Droperidol v. haloperidol for sedation of aggressive behaviour in acute mental health: randomised controlled trial.

Br J Psychiatry

Leonie Calver, School of Medicine and Public Health, University of Newcastle, New South Wales; Vincent Drinkwater, Rahul Gupta, MBBS, Psychiatric Emergency Service, Hunter New England Mental Health Service, New South Wales; Colin B. Page, MBChB, School of Medicine, University of Queensland, Brisbane; Geoffrey K. Isbister, MD, School of Medicine and Public Health, University of Newcastle, New South Wales, Australia.

Published: March 2015

Background: Agitation and aggression are significant problems in acute psychiatric units. There is little consensus on which drug is most effective and safest for sedation of these patients.

Aims: To compare the effectiveness and safety of haloperidol v. droperidol for patients with agitation and aggression.

Method: In a masked, randomised controlled trial (ACTRN12611000565943) intramuscular droperidol (10 mg) was compared with intramuscular haloperidol (10 mg) for adult patients with acute behavioural disturbance in a psychiatric intensive care unit. The primary outcome was time to sedation within 120 min. Secondary outcomes were use of additional sedation, adverse events and staff injuries.

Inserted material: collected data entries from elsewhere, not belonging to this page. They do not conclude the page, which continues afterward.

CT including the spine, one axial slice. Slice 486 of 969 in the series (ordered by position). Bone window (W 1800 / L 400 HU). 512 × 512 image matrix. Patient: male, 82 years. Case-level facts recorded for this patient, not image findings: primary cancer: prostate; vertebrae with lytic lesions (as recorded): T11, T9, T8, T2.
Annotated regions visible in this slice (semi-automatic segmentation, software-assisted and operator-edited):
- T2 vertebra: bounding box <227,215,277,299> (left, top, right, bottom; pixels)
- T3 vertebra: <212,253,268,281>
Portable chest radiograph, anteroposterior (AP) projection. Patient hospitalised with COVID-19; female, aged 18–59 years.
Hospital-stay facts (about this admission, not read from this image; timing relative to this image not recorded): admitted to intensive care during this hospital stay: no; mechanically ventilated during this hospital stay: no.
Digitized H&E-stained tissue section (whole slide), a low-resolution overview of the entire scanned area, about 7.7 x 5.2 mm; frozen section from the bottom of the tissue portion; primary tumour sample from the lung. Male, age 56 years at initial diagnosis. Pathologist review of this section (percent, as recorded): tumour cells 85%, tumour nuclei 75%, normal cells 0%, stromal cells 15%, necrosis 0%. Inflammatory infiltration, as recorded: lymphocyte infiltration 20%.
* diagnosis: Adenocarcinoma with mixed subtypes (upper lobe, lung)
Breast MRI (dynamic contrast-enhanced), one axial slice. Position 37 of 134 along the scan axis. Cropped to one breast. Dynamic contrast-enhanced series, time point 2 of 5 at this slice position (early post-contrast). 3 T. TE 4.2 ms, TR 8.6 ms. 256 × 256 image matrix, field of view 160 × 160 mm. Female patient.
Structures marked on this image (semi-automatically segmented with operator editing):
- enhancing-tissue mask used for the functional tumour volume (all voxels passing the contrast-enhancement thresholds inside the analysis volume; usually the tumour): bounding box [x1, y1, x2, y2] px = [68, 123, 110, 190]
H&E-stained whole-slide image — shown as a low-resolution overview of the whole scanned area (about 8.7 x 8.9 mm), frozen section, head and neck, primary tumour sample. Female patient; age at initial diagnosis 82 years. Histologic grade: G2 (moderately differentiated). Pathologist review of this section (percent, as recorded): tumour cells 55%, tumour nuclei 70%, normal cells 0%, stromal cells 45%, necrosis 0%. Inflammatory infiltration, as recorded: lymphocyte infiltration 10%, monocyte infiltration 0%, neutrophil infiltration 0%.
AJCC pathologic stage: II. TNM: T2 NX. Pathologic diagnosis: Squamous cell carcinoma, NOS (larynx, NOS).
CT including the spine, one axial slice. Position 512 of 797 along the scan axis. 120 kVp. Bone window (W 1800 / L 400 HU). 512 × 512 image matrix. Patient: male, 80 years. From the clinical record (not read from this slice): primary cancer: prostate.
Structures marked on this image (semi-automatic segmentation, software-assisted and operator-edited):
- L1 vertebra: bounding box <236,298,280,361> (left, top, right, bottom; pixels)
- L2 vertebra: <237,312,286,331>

Results: From 584 patients, 110 were randomised to haloperidol and 118 to droperidol. Effective sedation occurred in 210 (92%) patients within 120 min. There was no significant difference in median time to sedation: 20 min (interquartile range 15-30, range 10-75) for haloperidol v. 25 min (IQR 15-30, range 10-115) for droperidol (P = 0.89). Additional sedation was used more often with haloperidol (13% v. 5%, P = 0.06), but adverse effects were less common with haloperidol (1% v. 5%, P = 0.12). There were 8 staff injuries.

Conclusions: Both haloperidol and droperidol were effective for sedation of patients with acute behavioural disturbance.